# WHAT THIS TASK INVOLVES
Write out exactly the lines of the entries below from the one holding "thumb tip: (218, 342)" to the one holding "ring tip: (241, 342)", inclusive, and leave out all other lines.
=== Section Start ===
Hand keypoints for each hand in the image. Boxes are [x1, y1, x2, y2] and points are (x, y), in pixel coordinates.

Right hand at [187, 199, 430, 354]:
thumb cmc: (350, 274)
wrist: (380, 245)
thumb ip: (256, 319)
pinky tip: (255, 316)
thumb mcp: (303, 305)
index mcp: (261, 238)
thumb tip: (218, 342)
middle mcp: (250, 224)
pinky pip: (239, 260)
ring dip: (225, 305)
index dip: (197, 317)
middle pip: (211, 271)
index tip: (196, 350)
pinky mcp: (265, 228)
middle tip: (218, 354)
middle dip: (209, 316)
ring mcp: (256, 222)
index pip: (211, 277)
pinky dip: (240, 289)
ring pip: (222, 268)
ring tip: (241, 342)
=== Section End ===
=== Section Start ===
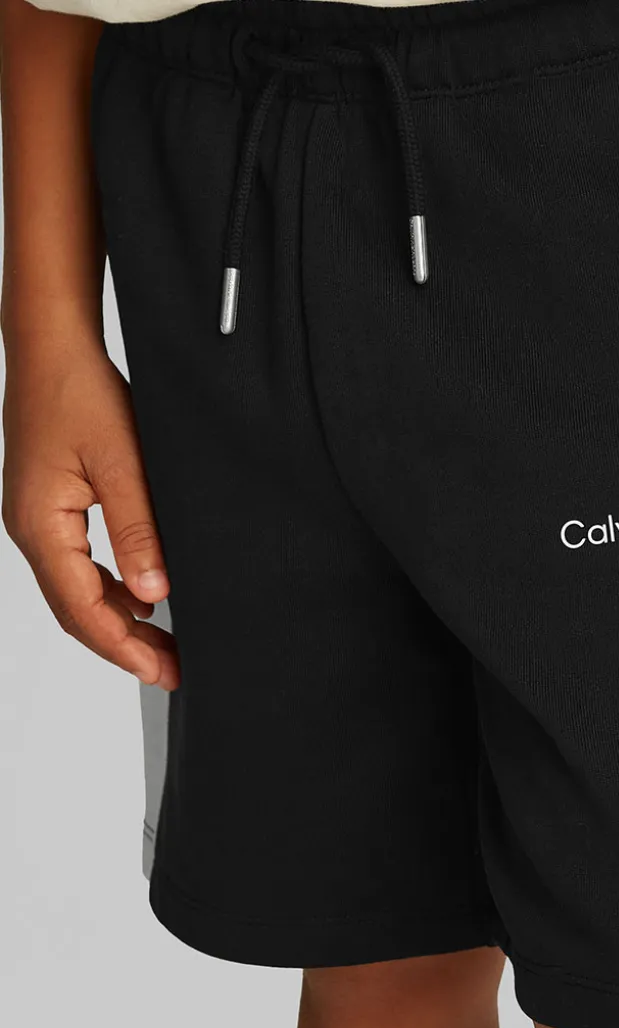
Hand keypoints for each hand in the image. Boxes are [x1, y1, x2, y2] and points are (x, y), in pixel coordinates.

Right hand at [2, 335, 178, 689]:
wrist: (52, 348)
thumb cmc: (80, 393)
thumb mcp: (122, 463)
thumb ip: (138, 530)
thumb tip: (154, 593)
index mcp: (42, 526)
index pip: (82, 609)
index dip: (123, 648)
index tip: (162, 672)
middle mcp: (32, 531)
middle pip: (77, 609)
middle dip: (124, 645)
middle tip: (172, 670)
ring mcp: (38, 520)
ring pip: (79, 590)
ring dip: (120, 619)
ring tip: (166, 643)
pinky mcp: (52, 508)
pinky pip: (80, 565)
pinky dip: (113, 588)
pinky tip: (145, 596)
=== Section End ===
=== Section Start ===
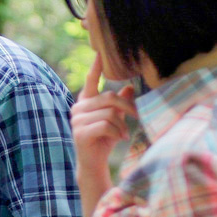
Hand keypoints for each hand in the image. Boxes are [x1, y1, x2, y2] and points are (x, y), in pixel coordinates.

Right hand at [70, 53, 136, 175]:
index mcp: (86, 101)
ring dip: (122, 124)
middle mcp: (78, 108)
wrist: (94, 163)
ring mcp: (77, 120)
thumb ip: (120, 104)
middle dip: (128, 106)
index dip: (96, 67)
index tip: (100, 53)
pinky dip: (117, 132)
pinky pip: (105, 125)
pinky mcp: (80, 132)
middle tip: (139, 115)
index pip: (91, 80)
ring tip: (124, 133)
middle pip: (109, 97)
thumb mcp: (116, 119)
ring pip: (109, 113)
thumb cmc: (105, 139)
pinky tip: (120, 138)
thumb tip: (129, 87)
=== Section End ===
# ANSWER SECTION
thumb tip: (218, 342)
middle mcp: (250, 224)
pinky pip: (239, 260)
ring dip: (225, 305)
index dip: (197, 317)
middle pip: (211, 271)
index tip: (196, 350)
pinky mcp: (265, 228)
middle tip: (218, 354)
middle dip: (209, 316)
ring mcp: (256, 222)
index pip: (211, 277)
pinky dip: (240, 289)
ring pip: (222, 268)
ring tip: (241, 342)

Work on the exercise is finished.